* [Your task] Transcribe each record exactly. Omit the pictures.

====== Task material

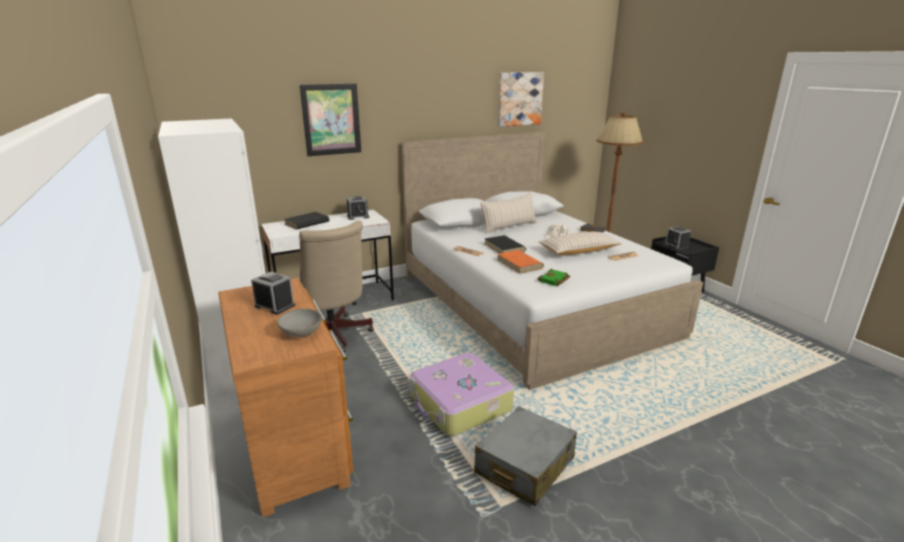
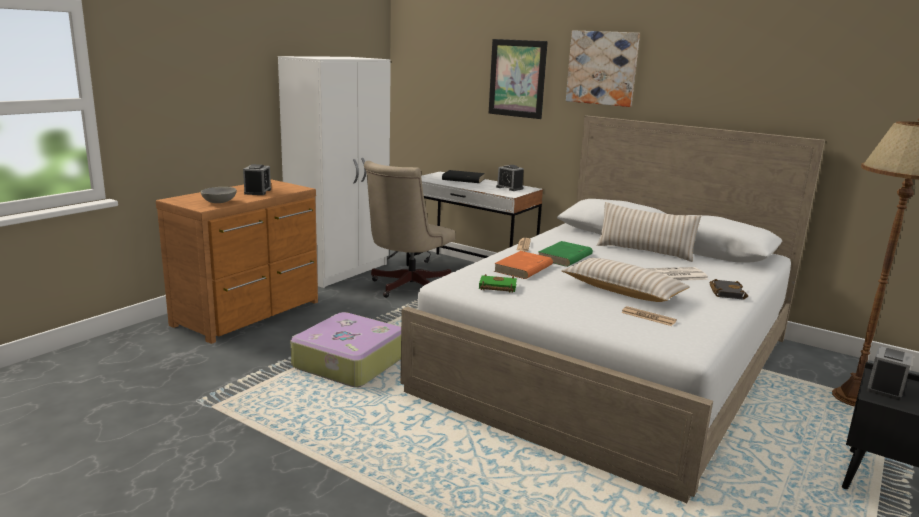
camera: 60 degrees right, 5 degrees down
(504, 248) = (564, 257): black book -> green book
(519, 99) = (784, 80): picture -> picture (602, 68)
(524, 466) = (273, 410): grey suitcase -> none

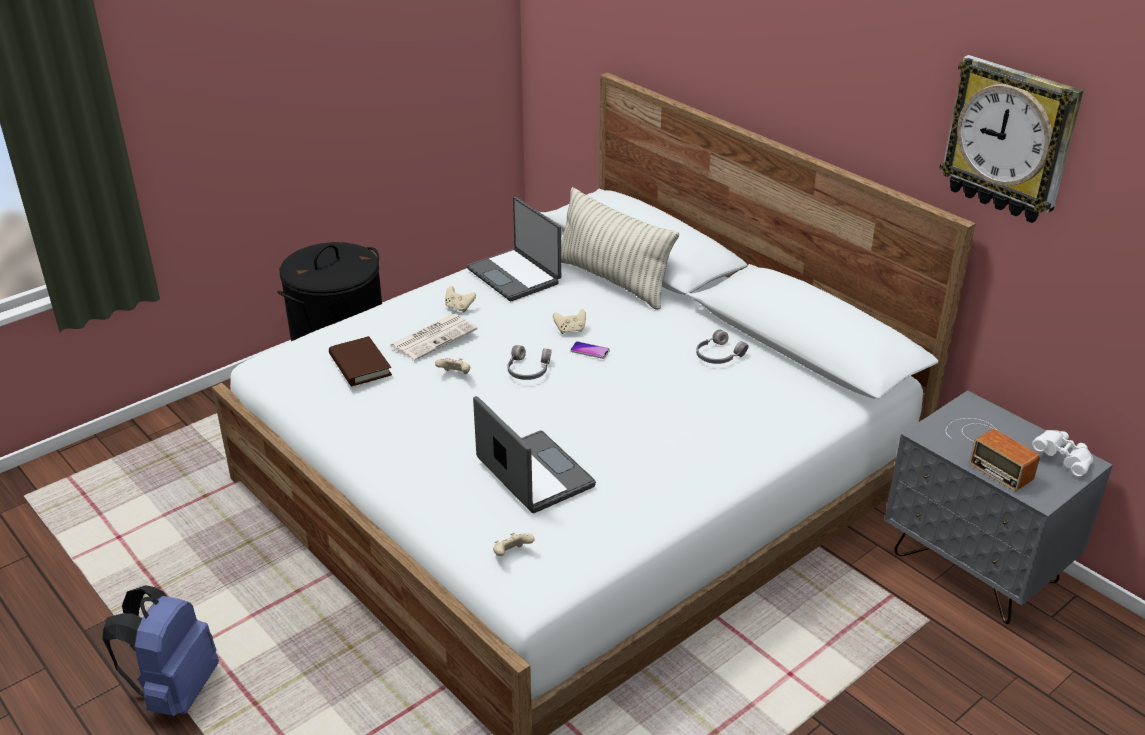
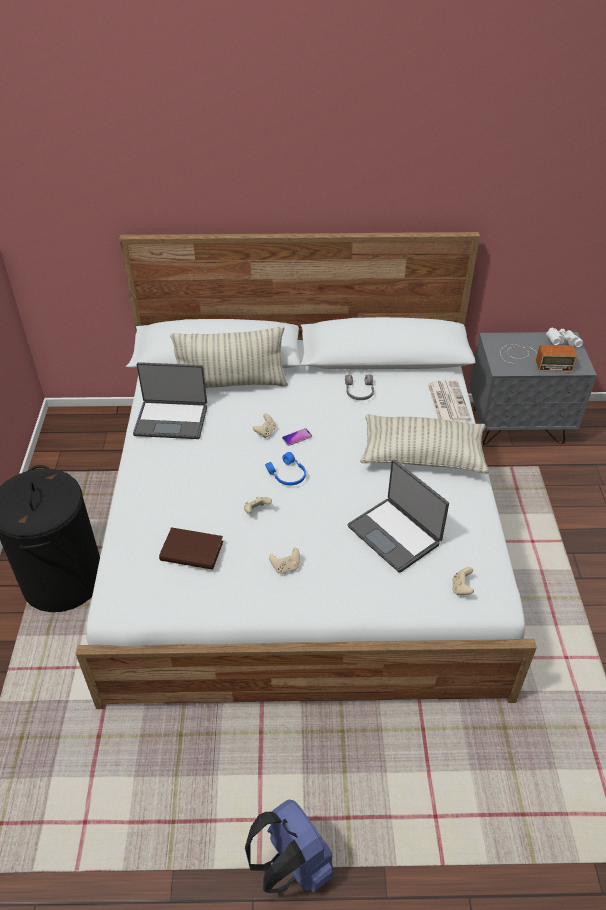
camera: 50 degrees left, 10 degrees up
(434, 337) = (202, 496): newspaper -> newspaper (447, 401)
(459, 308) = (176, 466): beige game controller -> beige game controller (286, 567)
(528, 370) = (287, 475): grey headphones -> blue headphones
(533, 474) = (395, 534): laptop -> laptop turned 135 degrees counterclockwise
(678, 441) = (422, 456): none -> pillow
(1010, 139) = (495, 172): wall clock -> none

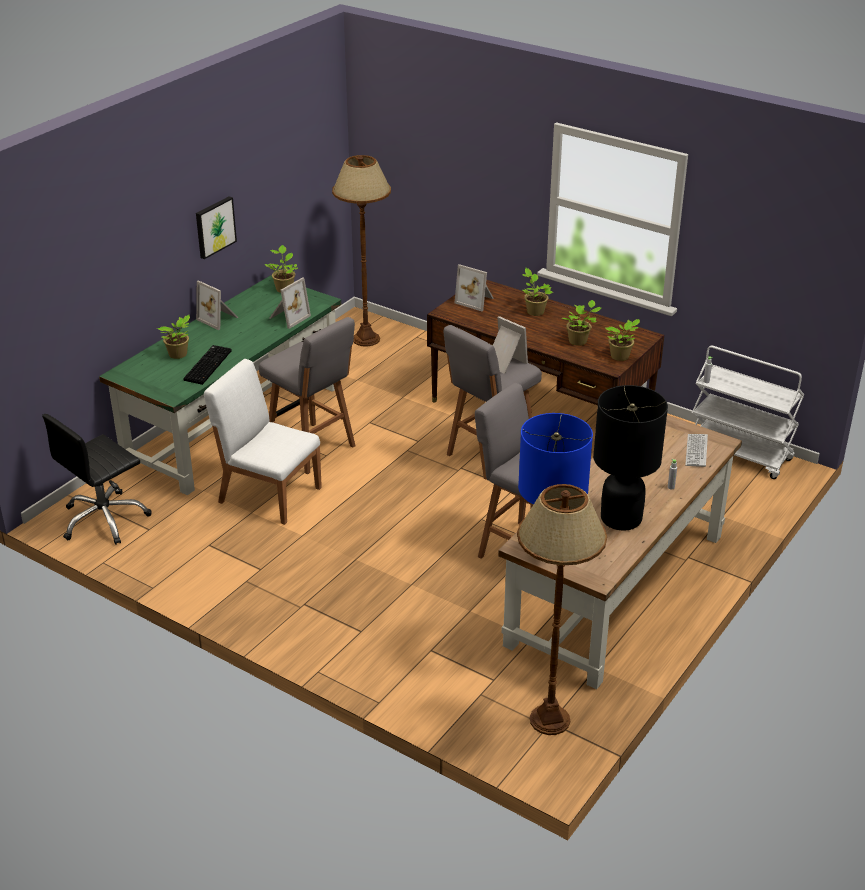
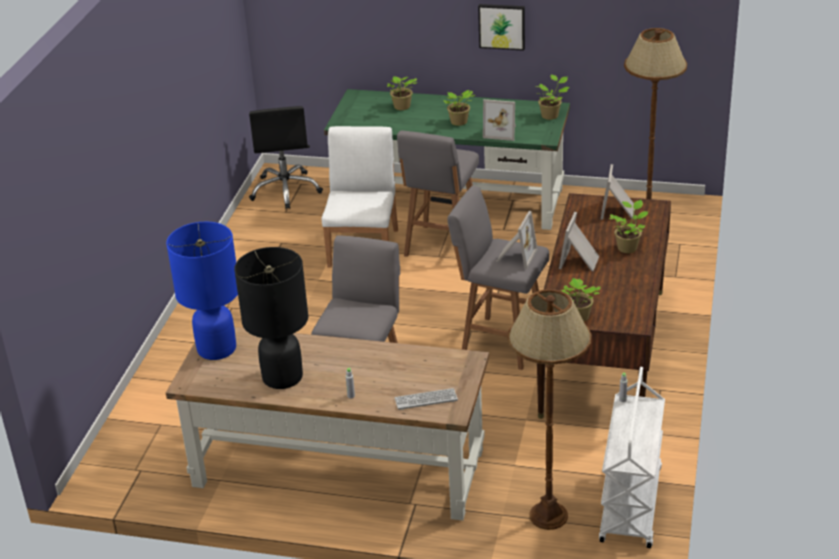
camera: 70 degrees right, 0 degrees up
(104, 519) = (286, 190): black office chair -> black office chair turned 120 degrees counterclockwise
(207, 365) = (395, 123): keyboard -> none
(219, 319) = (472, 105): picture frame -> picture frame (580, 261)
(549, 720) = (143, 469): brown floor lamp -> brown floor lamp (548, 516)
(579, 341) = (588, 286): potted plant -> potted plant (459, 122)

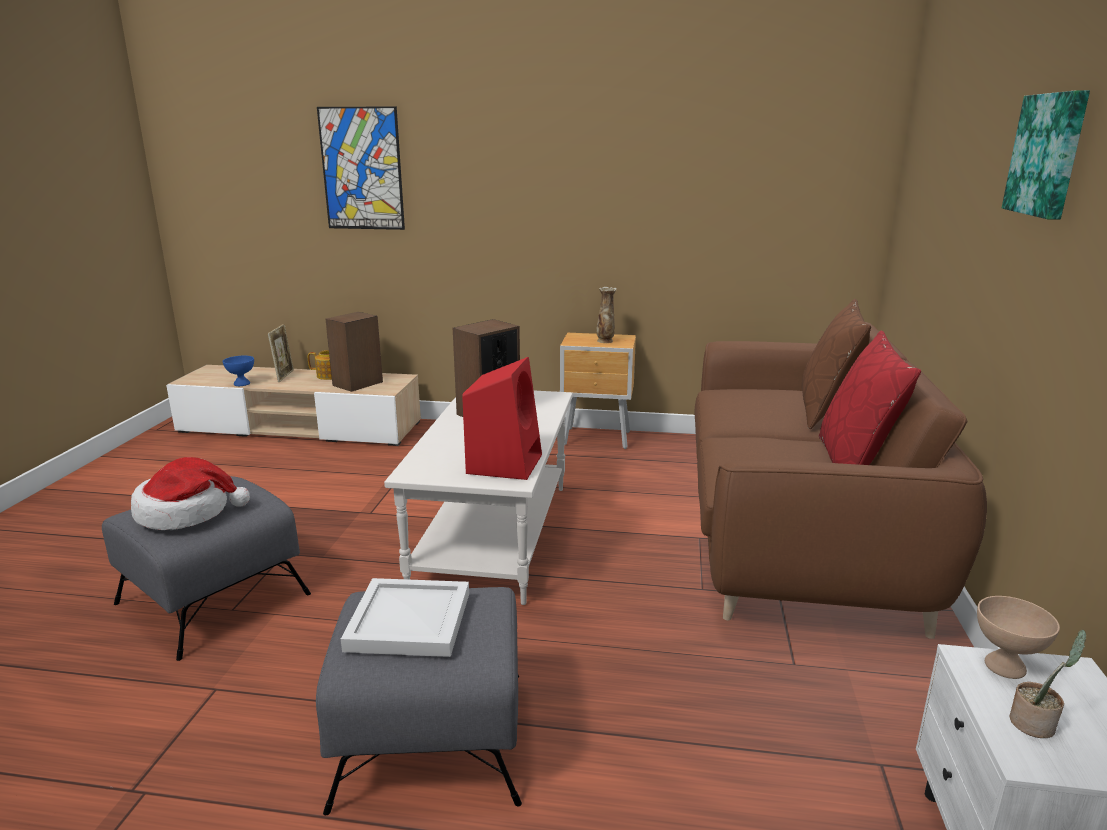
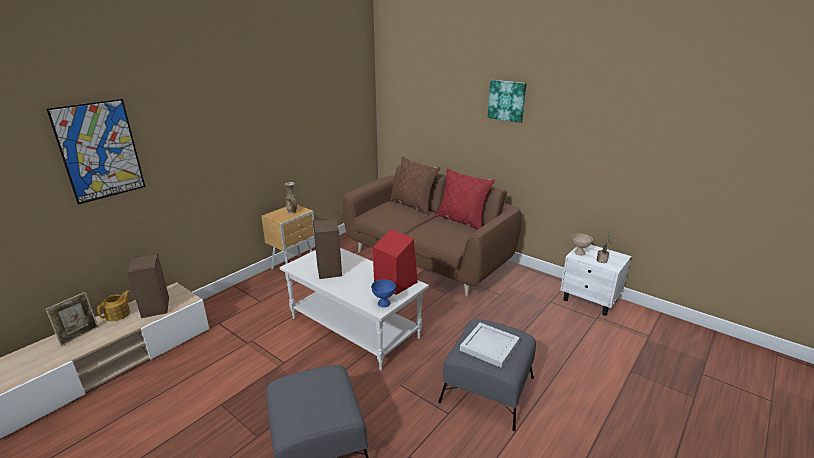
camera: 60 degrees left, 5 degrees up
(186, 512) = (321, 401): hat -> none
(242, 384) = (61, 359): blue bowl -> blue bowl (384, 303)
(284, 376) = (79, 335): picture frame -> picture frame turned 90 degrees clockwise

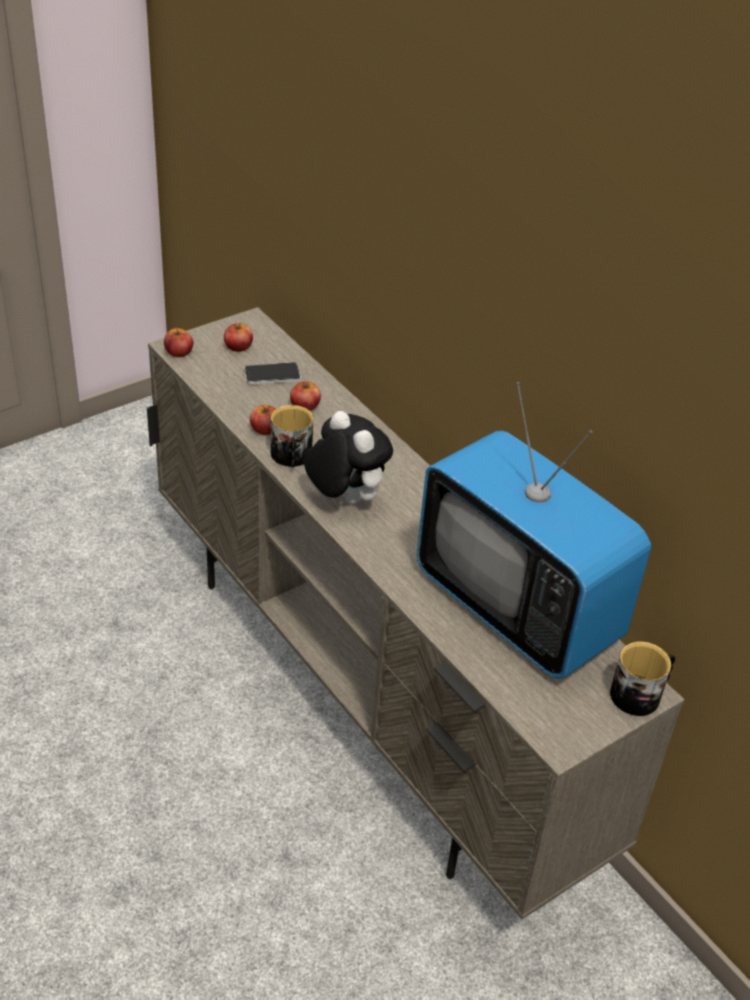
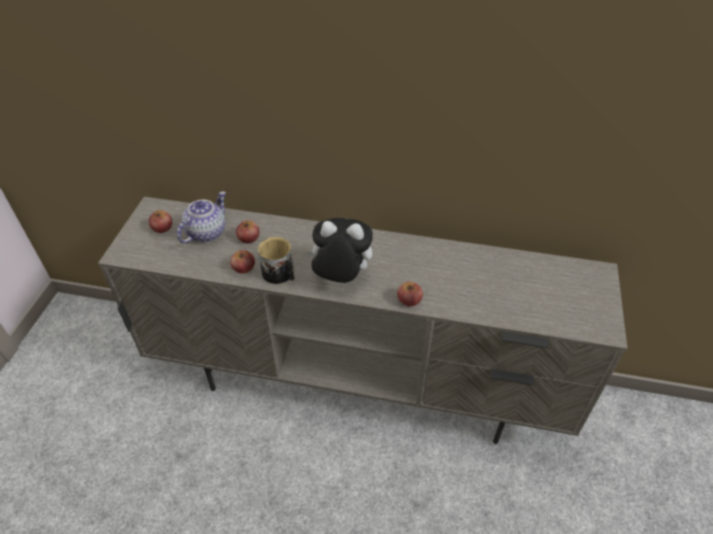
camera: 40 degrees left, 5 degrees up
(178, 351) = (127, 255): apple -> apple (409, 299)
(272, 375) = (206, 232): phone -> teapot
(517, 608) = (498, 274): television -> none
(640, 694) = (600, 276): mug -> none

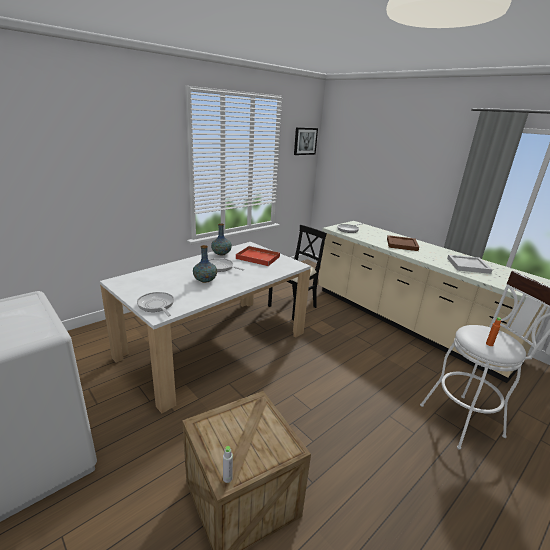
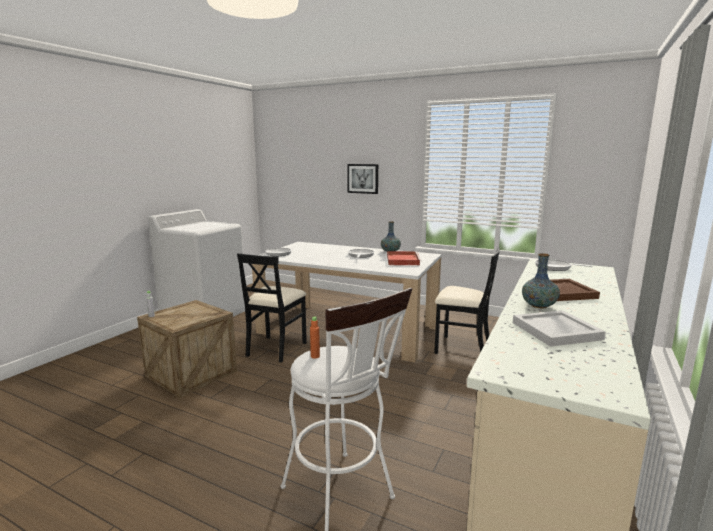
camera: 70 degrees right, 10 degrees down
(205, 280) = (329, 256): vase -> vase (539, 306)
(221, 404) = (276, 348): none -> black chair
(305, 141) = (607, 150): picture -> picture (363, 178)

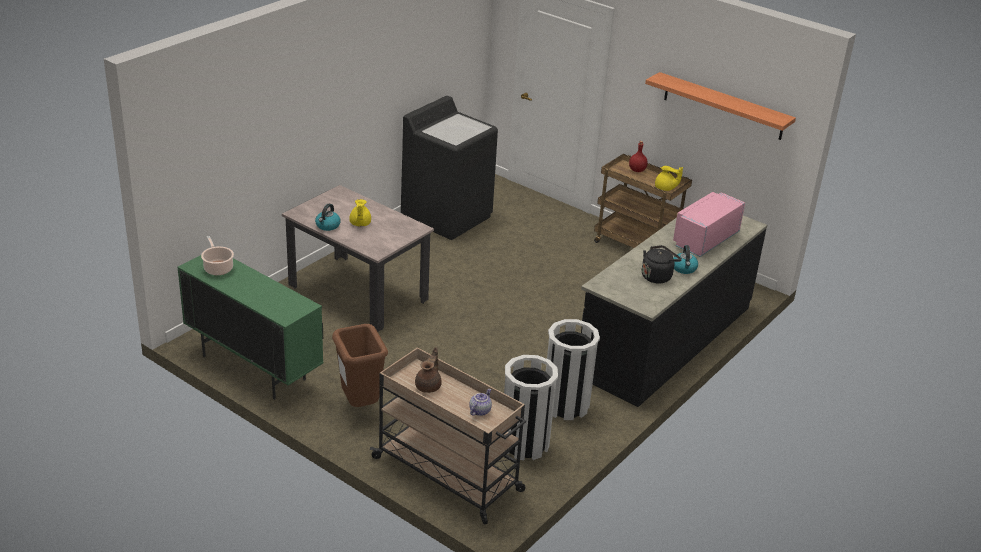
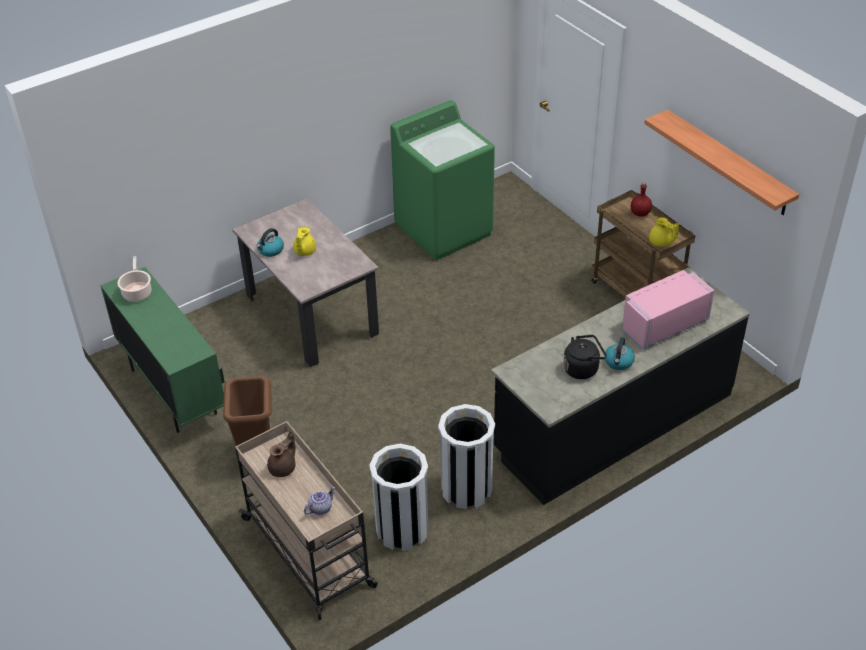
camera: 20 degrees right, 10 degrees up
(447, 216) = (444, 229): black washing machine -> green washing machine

============

* [Problem solution]
camera: 60 degrees right, 5 degrees down
(504, 248) = (564, 257): black book -> green book
(519, 99) = (784, 80): picture -> picture (602, 68)
(524, 466) = (273, 410): grey suitcase -> none

camera: 50 degrees left, 10 degrees up
(434, 337) = (202, 496): newspaper -> newspaper (447, 401)
(459, 308) = (176, 466): beige game controller -> beige game controller (286, 567)
(528, 370) = (287, 475): grey headphones -> blue headphones
(533, 474) = (395, 534): laptop -> laptop turned 135 degrees counterclockwise
(678, 441) = (422, 456): none -> pillow
(1010, 139) = (495, 172): wall clock -> none

camera: 70 degrees right, 0 degrees up
(104, 519) = (286, 190): black office chair -> black office chair turned 120 degrees counterclockwise
(207, 365) = (395, 123): keyboard -> none
(219, 319) = (472, 105): picture frame -> picture frame (580, 261)
(549, 720) = (143, 469): brown floor lamp -> brown floor lamp (548, 516)
(579, 341) = (588, 286): potted plant -> potted plant (459, 122)

camera: 60 degrees left, 5 degrees up
(186, 512) = (321, 401): hat -> none
(242, 384) = (61, 359): blue bowl -> blue bowl (384, 303)
(284, 376) = (79, 335): picture frame -> picture frame turned 90 degrees clockwise

camera: 40 degrees left, 5 degrees up
(178, 351) = (127, 255): apple -> apple (409, 299)
(272, 375) = (206, 232): phone -> teapot
(517, 608) = (498, 274): television -> none
(640, 694) = (600, 276): mug -> none

camera: 70 degrees right, 10 degrees down
(205, 280) = (329, 256): vase -> vase (539, 306)
(221, 404) = (276, 348): none -> black chair
(305, 141) = (607, 150): picture -> picture (363, 178)

camera: 20 degrees right, 10 degrees up
(447, 216) = (444, 229): black washing machine -> green washing machine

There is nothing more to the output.